Nor does he hide the fact that about a year ago he started to regain some of his weight -- about 20 pounds. "I had dilated the top of my pouch. I no longer had the sensation of fullness that came after my bypass. I was eating more and gaining weight."
Dr. Morton recommended and performed an endoscopic revision to restore the pouch this month and Dr. Wisner has already lost 14 pounds and his satiety has increased. Today, Dr. Wisner has no regrets and is very comfortable discussing his weight loss journey, and finds no shame in the fact that he is a doctor who needed help.
Pam Davis, RN, BSN, CBN, the bariatric program director at TriStar Centennial Center for the Treatment of Obesity in Nashville, says their program is “very fortunate” to have so many healthcare professionals on staff who have had bariatric surgery, including herself, who understand the journey of being a bariatric surgery patients.
“During seminars, support groups and even in the office I think patients appreciate that we can say ‘I’ve sat in that chair wondering if it was the right decision, I’ve laid in the hospital room worrying if I wouldn’t lose a single pound. I’ve felt like giving up sometimes'”, said Davis who is the Immediate-Past Chairman of the Obesity Action Coalition (OAC). "Sharing these concerns can help some patients who appreciate camaraderie and I think it gives our recommendations a greater air of legitimacy."
Pam had her laparoscopic gastric bypass in 2001at TriStar Centennial Center. Prior to this time, she tells of a lifetime struggle with obesity along with high blood pressure and acid reflux. Before surgery, she weighed more than 300 pounds. Today, 13 years later, she has maintained weight loss of more than 160 pounds.
“I believe my experience as a patient and a nurse allows me to assist patients in setting realistic, personalized goals. I make mistakes as a patient and eat things I shouldn’t, and I share that with patients.

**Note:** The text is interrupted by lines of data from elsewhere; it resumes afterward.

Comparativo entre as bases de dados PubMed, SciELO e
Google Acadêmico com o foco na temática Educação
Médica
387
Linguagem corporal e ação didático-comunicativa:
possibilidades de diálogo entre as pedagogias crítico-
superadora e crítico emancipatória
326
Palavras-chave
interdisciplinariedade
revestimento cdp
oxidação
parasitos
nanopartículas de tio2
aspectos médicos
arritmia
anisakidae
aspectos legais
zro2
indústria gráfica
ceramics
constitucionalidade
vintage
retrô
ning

I am responsible for my health. I try to help my patients become accountable to themselves, not to others like their nurses or surgeon – they have to commit to the program for themselves and set their own goals beyond what the scale says,” Davis said.
Many health professionals face the same struggles of those they treat. A medical degree does not inoculate someone from diseases like obesity and type 2 diabetes. However, when healthcare professionals themselves become patients, it can lead to greater empathy and understanding of those they treat in the office, the surgical suite or hospital and send a powerful message to other medical professionals.
"Sharing with patients that you’ve had bariatric surgery or discussing your own struggles with obesity may help patients achieve greater understanding and reduce the stigma they may have felt or experienced their whole lives about obesity and bariatric surgery," Dr. Sarwer commented. "When health professionals have bariatric surgery, it also sends an important message to the medical community at large. Primary care and other medical specialties need to make obesity a priority and discuss appropriate treatments, including bariatric surgery, with patients without judgment.”